_LISTED ENTRIES_:
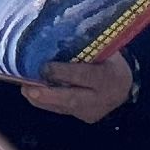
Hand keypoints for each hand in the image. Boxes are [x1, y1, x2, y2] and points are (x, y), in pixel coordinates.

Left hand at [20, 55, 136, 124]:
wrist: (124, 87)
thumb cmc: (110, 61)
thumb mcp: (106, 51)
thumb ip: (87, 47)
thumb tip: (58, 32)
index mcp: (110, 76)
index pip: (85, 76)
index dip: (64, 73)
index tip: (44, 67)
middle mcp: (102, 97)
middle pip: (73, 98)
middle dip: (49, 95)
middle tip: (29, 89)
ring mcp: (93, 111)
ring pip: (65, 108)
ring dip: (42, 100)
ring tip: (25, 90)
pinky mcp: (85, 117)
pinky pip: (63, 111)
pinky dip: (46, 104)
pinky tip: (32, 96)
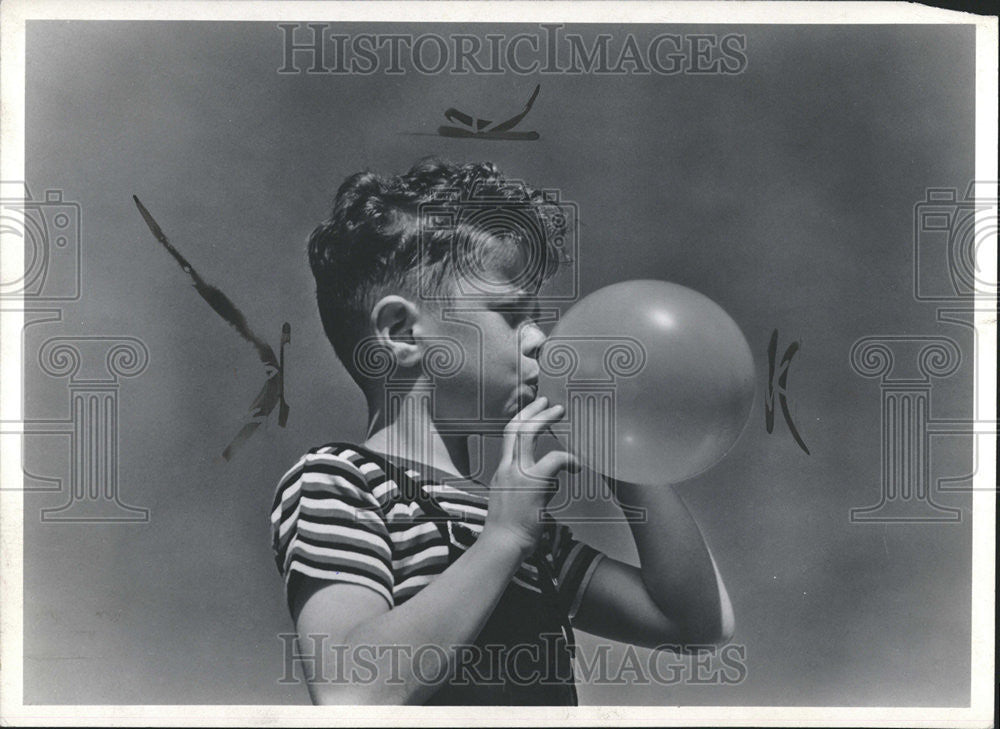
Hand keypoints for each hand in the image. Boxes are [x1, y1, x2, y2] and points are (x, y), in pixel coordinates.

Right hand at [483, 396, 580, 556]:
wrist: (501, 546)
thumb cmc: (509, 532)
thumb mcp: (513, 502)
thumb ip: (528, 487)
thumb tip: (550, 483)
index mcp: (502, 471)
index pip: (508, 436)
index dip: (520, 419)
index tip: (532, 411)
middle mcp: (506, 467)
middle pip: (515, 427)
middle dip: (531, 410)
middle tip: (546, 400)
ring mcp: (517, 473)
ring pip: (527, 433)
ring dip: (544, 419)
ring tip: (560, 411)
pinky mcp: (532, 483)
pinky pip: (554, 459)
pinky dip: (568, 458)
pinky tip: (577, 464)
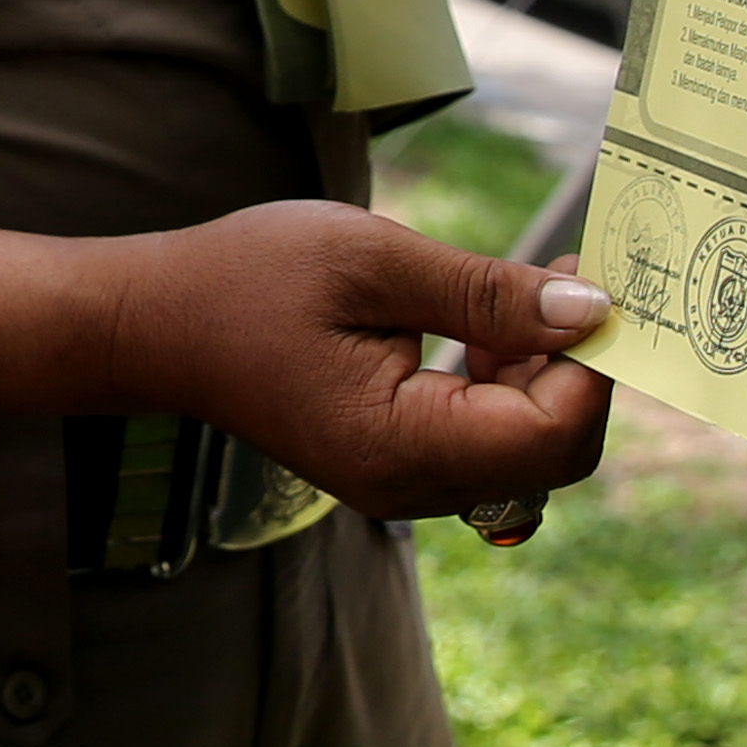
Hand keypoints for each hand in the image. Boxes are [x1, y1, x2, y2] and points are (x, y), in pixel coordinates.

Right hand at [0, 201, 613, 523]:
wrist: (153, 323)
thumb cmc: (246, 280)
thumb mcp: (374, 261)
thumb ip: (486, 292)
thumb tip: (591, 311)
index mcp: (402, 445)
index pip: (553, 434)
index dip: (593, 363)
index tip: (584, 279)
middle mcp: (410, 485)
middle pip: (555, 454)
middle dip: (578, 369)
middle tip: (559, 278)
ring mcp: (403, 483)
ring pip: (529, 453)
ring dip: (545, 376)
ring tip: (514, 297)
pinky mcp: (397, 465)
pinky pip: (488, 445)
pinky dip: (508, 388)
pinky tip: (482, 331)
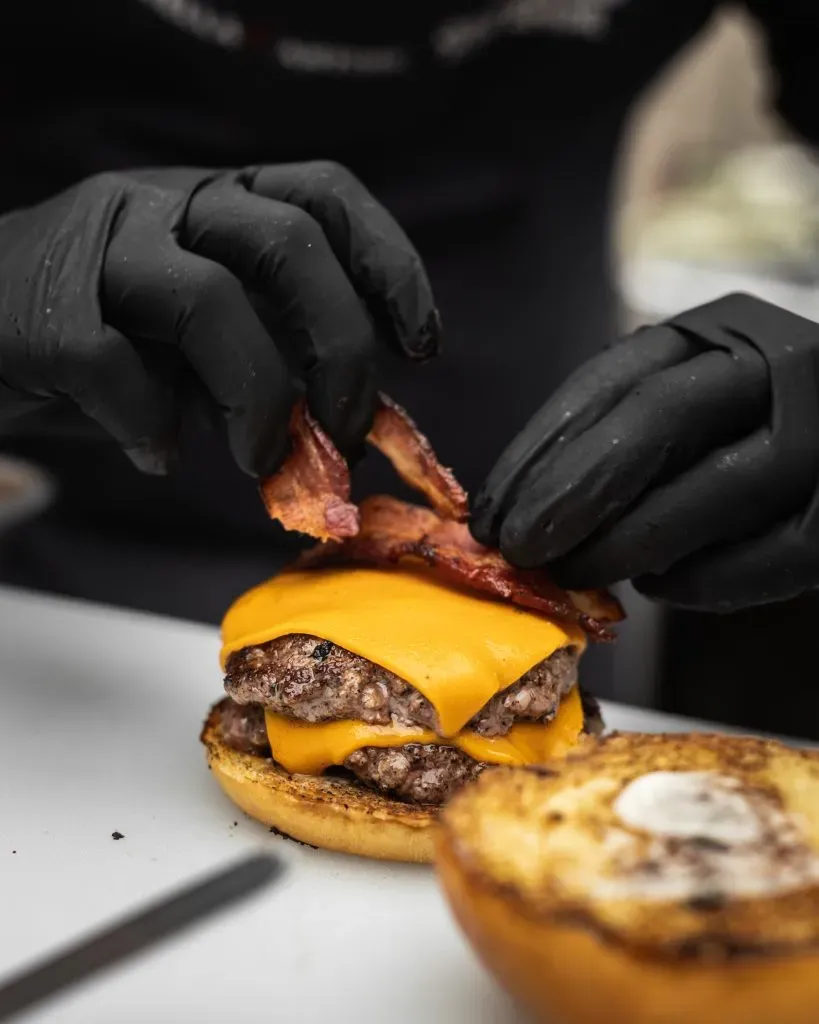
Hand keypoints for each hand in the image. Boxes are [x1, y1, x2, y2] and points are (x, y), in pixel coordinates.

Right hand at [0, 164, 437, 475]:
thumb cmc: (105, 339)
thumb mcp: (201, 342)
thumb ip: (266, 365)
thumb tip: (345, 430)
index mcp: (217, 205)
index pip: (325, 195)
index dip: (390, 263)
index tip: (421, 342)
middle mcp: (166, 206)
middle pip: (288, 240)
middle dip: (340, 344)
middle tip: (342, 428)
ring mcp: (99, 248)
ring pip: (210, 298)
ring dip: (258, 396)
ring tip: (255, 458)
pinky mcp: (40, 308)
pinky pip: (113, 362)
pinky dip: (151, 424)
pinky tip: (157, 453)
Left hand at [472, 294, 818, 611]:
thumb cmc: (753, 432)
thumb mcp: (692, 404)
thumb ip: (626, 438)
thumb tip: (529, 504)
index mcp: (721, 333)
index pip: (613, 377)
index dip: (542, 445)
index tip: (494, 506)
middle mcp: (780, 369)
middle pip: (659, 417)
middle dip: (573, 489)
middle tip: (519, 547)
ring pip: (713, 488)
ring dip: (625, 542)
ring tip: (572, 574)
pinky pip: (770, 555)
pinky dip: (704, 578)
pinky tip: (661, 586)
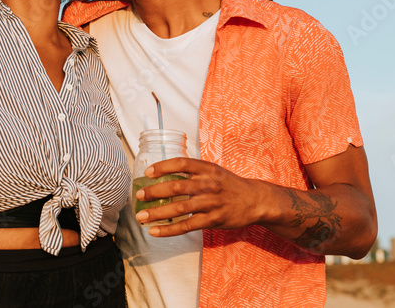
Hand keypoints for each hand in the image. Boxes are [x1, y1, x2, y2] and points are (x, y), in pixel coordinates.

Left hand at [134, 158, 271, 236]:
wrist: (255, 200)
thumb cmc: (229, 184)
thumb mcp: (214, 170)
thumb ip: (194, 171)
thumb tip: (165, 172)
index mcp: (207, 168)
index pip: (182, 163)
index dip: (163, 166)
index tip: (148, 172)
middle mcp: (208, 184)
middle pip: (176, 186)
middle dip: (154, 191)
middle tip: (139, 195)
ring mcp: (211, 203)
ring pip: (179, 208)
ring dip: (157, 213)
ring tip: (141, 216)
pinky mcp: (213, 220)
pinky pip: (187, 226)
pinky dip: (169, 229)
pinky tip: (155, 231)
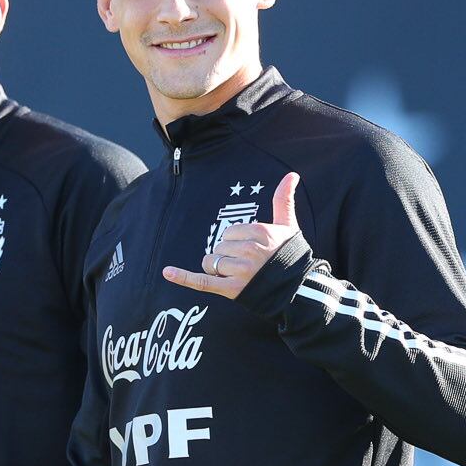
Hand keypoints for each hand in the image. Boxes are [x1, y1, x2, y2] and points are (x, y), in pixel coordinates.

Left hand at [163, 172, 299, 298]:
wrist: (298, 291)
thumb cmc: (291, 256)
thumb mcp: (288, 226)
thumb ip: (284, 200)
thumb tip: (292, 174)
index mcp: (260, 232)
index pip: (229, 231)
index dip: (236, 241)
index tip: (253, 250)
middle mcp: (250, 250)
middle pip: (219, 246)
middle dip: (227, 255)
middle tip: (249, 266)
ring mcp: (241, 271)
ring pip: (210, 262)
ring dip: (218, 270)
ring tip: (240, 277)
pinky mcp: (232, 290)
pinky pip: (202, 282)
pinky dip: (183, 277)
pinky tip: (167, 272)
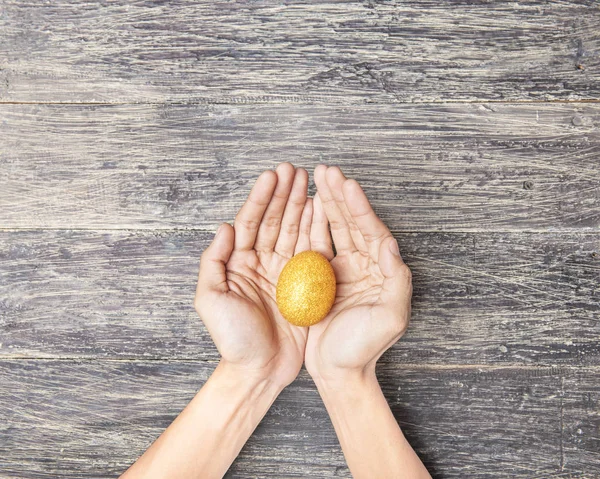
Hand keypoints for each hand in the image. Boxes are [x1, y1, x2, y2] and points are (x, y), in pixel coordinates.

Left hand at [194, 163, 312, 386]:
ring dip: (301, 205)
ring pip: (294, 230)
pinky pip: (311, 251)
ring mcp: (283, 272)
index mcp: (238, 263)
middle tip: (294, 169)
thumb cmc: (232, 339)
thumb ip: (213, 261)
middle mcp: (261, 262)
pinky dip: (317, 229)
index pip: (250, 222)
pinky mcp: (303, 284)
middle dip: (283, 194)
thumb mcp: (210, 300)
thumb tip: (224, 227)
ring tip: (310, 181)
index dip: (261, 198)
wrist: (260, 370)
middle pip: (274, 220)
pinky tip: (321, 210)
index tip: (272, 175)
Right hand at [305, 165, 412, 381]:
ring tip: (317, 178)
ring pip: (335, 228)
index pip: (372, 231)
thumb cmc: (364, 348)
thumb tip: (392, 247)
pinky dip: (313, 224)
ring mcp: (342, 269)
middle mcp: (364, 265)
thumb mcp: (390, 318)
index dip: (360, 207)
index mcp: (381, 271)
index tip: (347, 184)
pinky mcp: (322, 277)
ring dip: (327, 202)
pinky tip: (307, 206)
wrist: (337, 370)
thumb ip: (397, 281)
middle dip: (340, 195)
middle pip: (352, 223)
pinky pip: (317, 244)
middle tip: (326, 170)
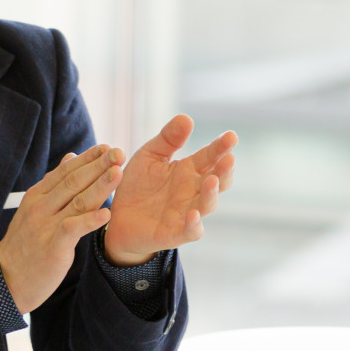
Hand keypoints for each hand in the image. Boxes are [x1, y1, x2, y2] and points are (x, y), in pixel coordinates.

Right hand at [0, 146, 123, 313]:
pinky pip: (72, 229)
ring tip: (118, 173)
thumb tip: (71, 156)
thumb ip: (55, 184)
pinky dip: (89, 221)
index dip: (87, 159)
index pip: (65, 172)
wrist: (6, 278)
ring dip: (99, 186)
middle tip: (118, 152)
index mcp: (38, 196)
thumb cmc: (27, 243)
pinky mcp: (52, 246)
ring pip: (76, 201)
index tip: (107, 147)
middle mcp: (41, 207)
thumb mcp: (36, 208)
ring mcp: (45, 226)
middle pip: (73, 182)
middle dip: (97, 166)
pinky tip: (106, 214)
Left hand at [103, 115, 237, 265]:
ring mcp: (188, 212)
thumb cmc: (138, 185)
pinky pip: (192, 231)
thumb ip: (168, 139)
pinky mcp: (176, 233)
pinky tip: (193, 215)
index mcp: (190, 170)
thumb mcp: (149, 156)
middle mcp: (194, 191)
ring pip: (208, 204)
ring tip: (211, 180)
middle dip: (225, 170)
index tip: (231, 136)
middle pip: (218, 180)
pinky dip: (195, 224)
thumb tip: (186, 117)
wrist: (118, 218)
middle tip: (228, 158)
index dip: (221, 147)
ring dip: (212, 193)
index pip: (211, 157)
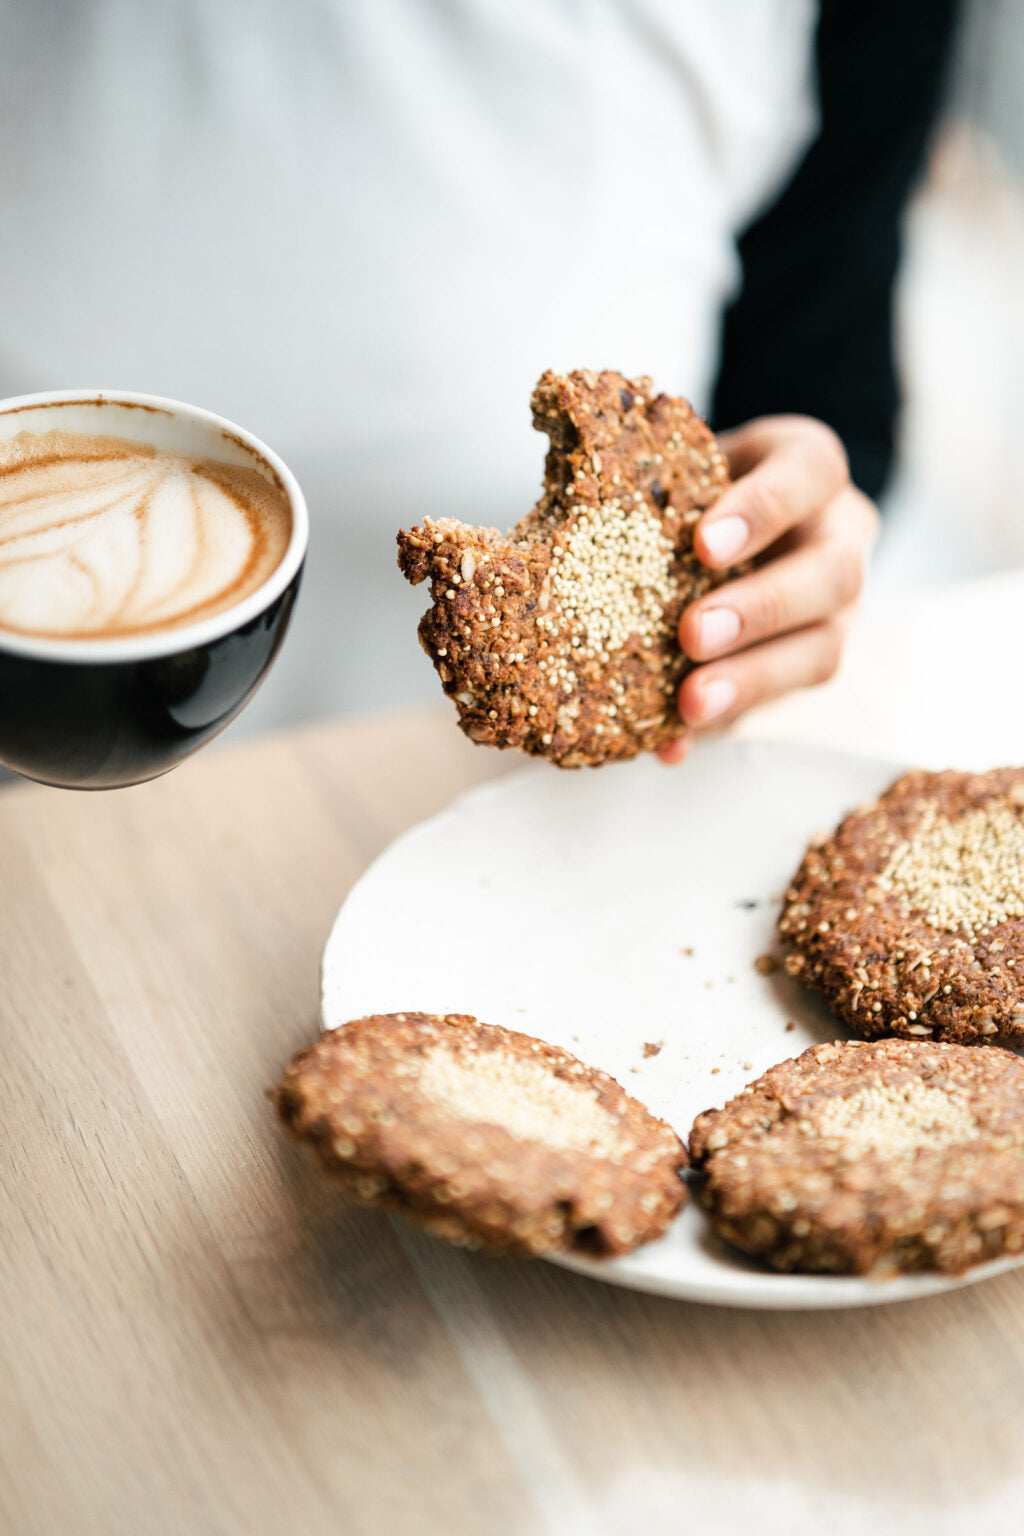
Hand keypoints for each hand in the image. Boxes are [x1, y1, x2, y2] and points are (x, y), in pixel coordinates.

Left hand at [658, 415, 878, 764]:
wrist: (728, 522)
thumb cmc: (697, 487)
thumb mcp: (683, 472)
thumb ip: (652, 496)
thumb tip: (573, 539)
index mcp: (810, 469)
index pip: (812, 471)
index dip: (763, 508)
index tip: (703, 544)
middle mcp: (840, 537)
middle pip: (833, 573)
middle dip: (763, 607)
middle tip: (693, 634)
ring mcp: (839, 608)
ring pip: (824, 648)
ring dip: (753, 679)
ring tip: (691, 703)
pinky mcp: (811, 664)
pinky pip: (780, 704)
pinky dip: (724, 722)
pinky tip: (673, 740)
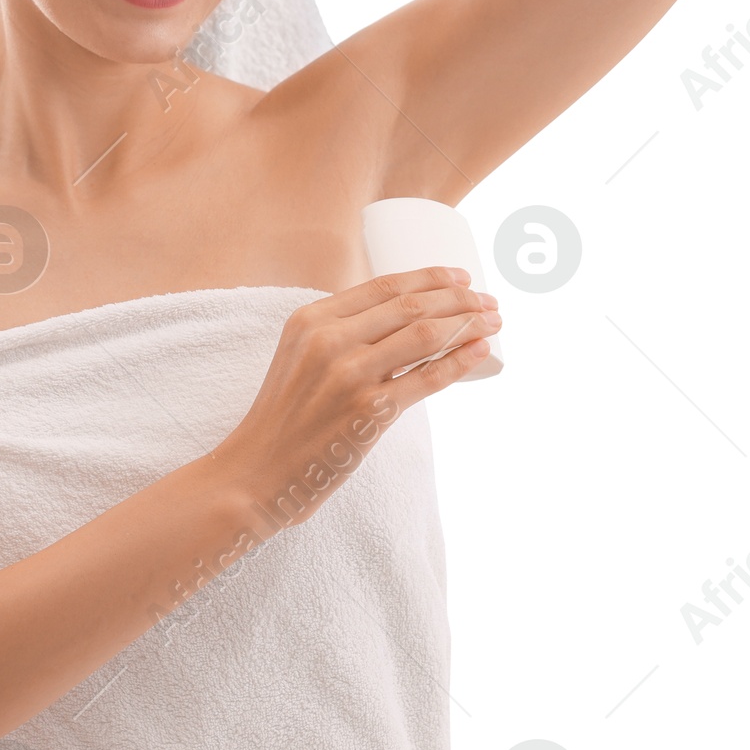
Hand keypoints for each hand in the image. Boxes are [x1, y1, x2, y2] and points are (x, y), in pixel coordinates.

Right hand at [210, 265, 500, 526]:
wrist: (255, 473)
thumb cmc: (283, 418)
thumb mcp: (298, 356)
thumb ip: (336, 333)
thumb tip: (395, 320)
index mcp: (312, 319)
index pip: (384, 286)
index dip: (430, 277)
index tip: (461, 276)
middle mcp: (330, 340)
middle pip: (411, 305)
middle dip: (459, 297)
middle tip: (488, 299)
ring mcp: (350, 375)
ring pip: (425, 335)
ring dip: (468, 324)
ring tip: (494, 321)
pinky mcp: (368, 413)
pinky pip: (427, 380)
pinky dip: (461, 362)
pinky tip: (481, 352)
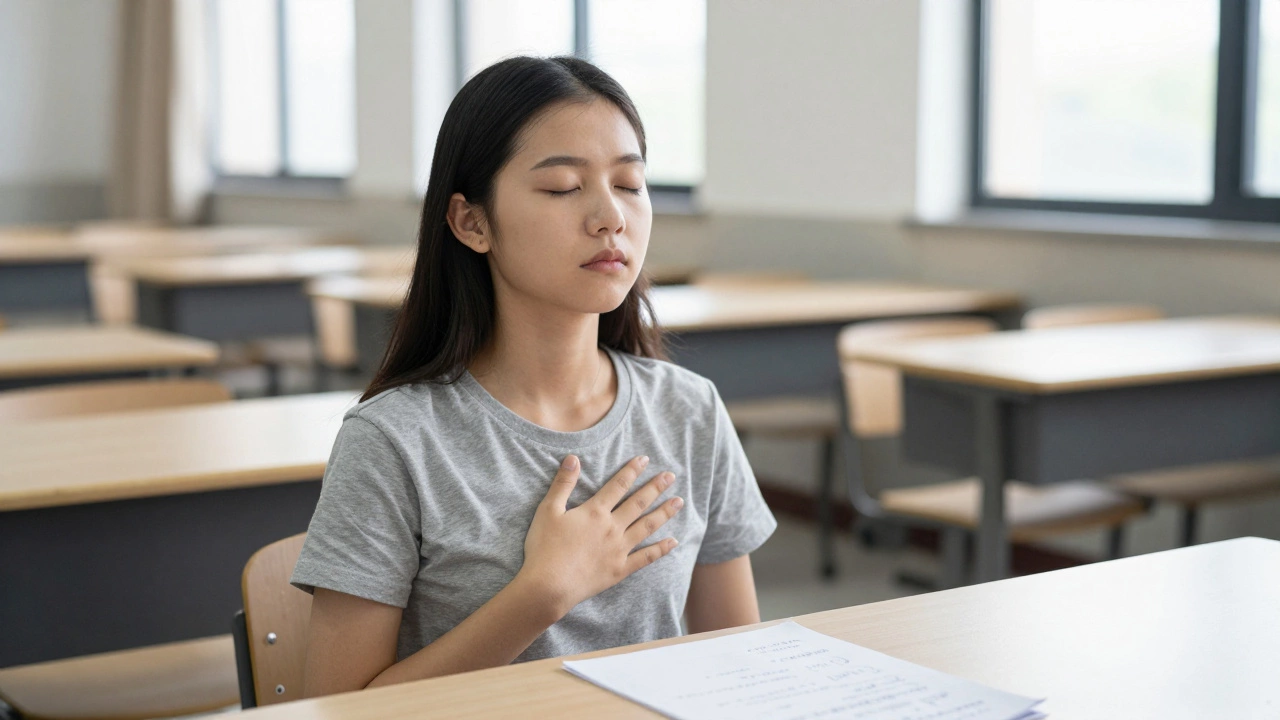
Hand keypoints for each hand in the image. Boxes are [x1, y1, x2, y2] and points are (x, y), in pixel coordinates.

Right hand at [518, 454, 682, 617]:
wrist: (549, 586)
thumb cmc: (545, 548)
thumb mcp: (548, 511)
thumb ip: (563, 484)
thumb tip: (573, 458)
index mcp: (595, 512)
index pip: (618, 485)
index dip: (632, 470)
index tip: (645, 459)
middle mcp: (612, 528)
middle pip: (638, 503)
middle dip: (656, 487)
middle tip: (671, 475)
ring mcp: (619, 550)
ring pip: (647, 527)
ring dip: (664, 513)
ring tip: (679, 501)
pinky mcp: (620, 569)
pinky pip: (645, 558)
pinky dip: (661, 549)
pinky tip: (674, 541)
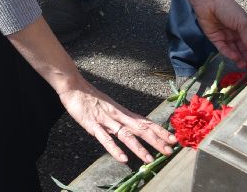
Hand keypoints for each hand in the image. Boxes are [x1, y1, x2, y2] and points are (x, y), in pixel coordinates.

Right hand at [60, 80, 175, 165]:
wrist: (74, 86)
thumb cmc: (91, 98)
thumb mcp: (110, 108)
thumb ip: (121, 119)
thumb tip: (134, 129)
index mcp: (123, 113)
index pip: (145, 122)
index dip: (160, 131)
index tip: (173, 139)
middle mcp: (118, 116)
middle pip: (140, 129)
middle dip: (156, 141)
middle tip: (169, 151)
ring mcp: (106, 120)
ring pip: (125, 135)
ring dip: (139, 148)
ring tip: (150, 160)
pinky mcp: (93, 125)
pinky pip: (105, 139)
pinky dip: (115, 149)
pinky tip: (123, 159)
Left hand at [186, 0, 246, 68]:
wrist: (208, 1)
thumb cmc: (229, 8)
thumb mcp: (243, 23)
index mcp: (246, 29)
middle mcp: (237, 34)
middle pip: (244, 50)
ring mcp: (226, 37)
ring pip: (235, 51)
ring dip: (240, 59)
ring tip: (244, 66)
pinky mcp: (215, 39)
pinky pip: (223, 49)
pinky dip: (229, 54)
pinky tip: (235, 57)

_PROMPT_: The stretch to restate runs from the line above containing "middle dip: (656, 487)" through the line containing "thumb mcp: (110, 108)". Copy it word for word, ends included, without pictures.

_RESPONSE TO THIS EXERCISE_:
middle dip: (656, 487)
middle tip: (671, 475)
ring mcp: (619, 550)
ring pip: (647, 527)
ring dip: (664, 513)
ring tip: (679, 501)
pinky mcp: (620, 569)
pinky pip: (645, 558)
pinky dip: (661, 549)
pinky tip: (674, 541)
Hand keypoints for each hand in the image. Boxes are [x1, y1, x2, y2] and points are (x, y), in pixel coordinates.

Right hand at [60, 80, 175, 165]:
wrist: (74, 86)
thumb cmc: (91, 98)
thumb mcp: (110, 108)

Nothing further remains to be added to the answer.